(Pictures with circuit source files)
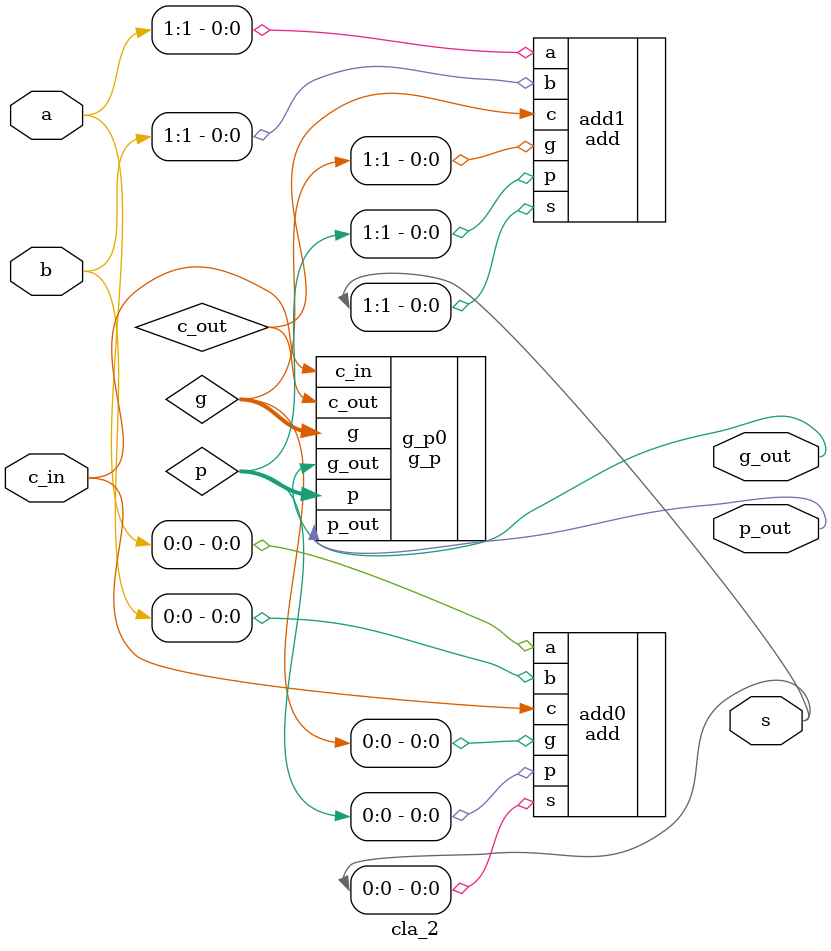
<source format=v>
module cla_2(a, b, c_in, g_out, p_out, s);
	/*********************
	 *	2-bit先行进位Add
	 *input:
	 *	a[1:0]	: cla_2 的第一个2-bit操作数
	 *	b[1:0]	: cla_2 的第二个2-bit操作数
	 *	c_in	: cla_2 的来自下一位的进位
	 *output:
	 *	g_out	: cla_2 的进位产生函数
	 *	p_out	: cla_2 的进位传递函数
	 *	s[1:0]	: cla_2 的加法结果
	 *********************/
	input [1:0] a, b;
	input c_in;
	output g_out, p_out;
	output [1:0] s;
	
	wire [1:0] g, p;
	wire c_out;
	add add0(
		.a(a[0]), 
		.b(b[0]), 
		.c(c_in), 
		.g(g[0]), 
		.p(p[0]),
		.s(s[0])
	);
	add add1(
		.a(a[1]), 
		.b(b[1]), 
		.c(c_out), 
		.g(g[1]), 
		.p(p[1]),
		.s(s[1])
	);
	g_p g_p0(
		.g(g), 
		.p(p), 
		.c_in(c_in), 
		.g_out(g_out), 
		.p_out(p_out), 
		.c_out(c_out)
	);
endmodule
</source>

=== Exercise requirements ===
Write out every line of the entries above exactly, and omit their pictures.

=== Response area ===
<source format=v>
module cla_2(a, b, c_in, g_out, p_out, s);
	/*********************
	 *	2-bit先行进位Add
	 *input:
	 *	a[1:0]	: cla_2 的第一个2-bit操作数
	 *	b[1:0]	: cla_2 的第二个2-bit操作数
	 *	c_in	: cla_2 的来自下一位的进位
	 *output:
	 *	g_out	: cla_2 的进位产生函数
	 *	p_out	: cla_2 的进位传递函数
	 *	s[1:0]	: cla_2 的加法结果
	 *********************/
	input [1:0] a, b;
	input c_in;
	output g_out, p_out;
	output [1:0] s;
	
	wire [1:0] g, p;
	wire c_out;
	add add0(
		.a(a[0]), 
		.b(b[0]), 
		.c(c_in), 
		.g(g[0]), 
		.p(p[0]),
		.s(s[0])
	);
	add add1(
		.a(a[1]), 
		.b(b[1]), 
		.c(c_out), 
		.g(g[1]), 
		.p(p[1]),
		.s(s[1])
	);
	g_p g_p0(
		.g(g), 
		.p(p), 
		.c_in(c_in), 
		.g_out(g_out), 
		.p_out(p_out), 
		.c_out(c_out)
	);
endmodule
</source>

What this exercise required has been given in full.